For Mary Oliver in this poem Jesus is both the source of calm and frightening too. I wonder if that is how the disciples felt in their awe. First they're angry with Jesus who is the source of their calm for seeming to ignore them and then they are in awe of him. And in the middle, Jesus asks them about their fear, and seems to want some kind of faith from them. "Have you no faith?" is the question Jesus asks after he asks about their fear.
It seems it's not as simple as a prayer and response game, in which we pray, "Jesus save me", and then Jesus immediately says, "Peace be Still" and all is calm.
There is also fear, even sometimes after the calm. And there is this faith thing. Jesus seems to want a response from the disciples. Some kind of give and take some kind of interaction. Jesus I think wants the disciple/fishermen to do a little of their own sailing. He'll still the storm if they keep their hand on the rudder and tending to the sails.
Jesus is indeed a source of calm in life. What Jesus offers us transcends the power of nature and the uncertainty of life and death. But it doesn't just come to us without some engagement by us. In some way our lives are changed by this faith that comes to us in the midst of fear. And Jesus does offer us peace. But also seems to ask us to meet in the middle, and go half way in faith... In faith.
As I set that insight - next to the Old Testament text it seemed to me that there was a similar way in which we meet God in the middle that emerges out of that text. In the Old Testament, David meets Goliath. And the context or historical background of this encounter is the radical transformation going on in Israel at the time. Israel was moving from being a marginal company of tribes to becoming a centralized state. There were power struggles between these strengthening tribal alliances and the nations that surrounded Israel. The pressure of the Philistines was a major threat.
And so Goliath the Philistine represented the threat of powerful domination by a foreign nation, which the tribes of Israel are trying to ward off. But at the same time, David represents the beginning of Israel's own quest for unified national power which will come first under King Solomon. In this context, the battle between David and Goliath ensues. What David meets is not a storm but a struggle for power and national independence in the form of one big soldier named Goliath. The Philistines have been menacing the armies of Israel, and Goliath represents all that. And David prepares for the battle in a way we might NOT expect.
______________________________
_Required actions_:
- a) In the passage, what question does Jesus ask the disciples right after he asks about their fear?
- b) Rewrite the passage starting at "There is also" and ending at "to the sails.", putting "tiller" in place of "rudder".

_Exercise data_:
______________________________
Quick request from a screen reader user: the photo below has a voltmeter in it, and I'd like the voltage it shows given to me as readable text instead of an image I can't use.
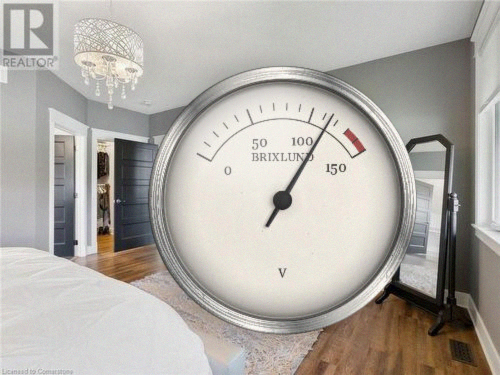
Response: 115 V
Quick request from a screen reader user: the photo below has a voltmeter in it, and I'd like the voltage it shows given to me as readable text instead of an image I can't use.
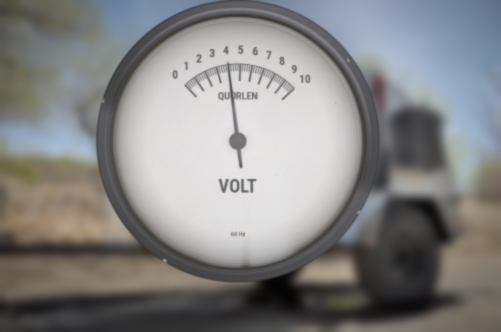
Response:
______________________________
_Solutions in order_:
- a) "Have you no faith?"

- b)
There is also fear, even sometimes after the calm. And there is this faith thing. Jesus seems to want a response from the disciples. Some kind of give and take some kind of interaction. Jesus I think wants the disciple/fishermen to do a little of their own sailing. He'll still the storm if they keep their hand on the tiller and tending to the sails.